Zijn meest recente boek, Paris in Ruins, schreef hij in 2024. Het werd hetzelfde jaar vertaald door Paul Janse als Verscheurd Parijs, met als ondertitel Liefde, oorlog en de geboorte van het impressionisme.
De beide onderwerpen, politiek en kunst, liggen mij nauw aan het hart. Eigenlijk sta ik ervan versteld dat ik de link tussen de Commune van Parijs en de geboorte van het impressionisme niet zelf heb gelegd. Gelukkig is er dan Sebastian Smee om mij en de andere lezers op weg te helpen.
Het boek bestaat uit vier delen, het begint en eindigt met kunst, met in het midden liters vergoten bloed.

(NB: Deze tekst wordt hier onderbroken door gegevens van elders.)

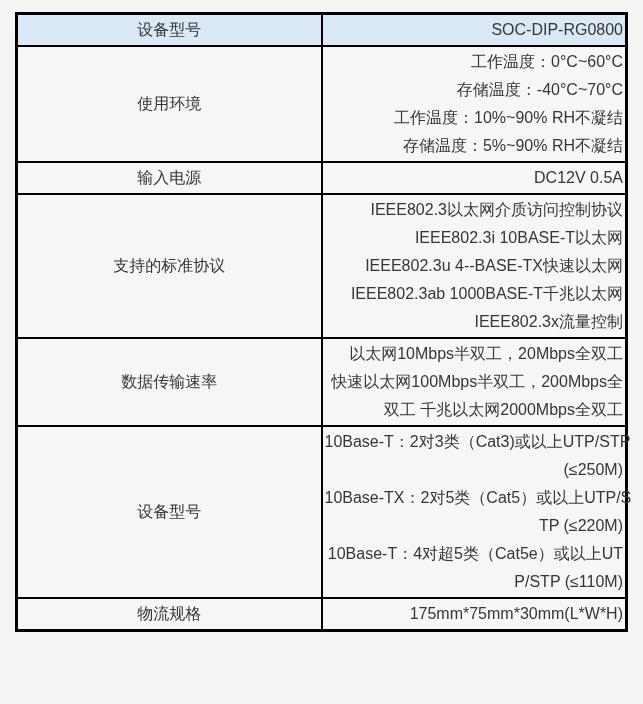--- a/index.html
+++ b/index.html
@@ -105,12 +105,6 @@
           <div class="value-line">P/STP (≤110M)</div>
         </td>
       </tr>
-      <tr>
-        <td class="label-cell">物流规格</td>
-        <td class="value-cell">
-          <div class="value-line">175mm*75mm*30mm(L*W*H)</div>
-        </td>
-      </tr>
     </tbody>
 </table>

In het eerste deel schetst de schrijver de culturele situatie in Parijs, op dat moment net tot lichtstad gepromoveerd door de introductie van de straatlantaarns. Cultureel hoogtepunt van het jaar is het Salon de Paris, een groots opgezette tentoonstelling waar alle recente schilderijen worden getoond die de goedkeuring wegdragen van een, zoals wel vaker, ietwat behoudsgezinde jury. De onvrede bij de nieuwe generatie schilders wordt goed weergegeven, en Smee introduceert zijn twee hoofdpersonages Eduard Manet en Berthe Morisot. Eduard Manet is de oudste en op dat moment meest bekende van de latere impressionisten. Berthe Morisot was voor mij een goedbewaard geheim. Zoals zo vaak verdwijnen talentvolle vrouwen tussen de plooien van de geschiedenis. Alleen al als eerhestel voor Morisot is dit boek het lezen waard.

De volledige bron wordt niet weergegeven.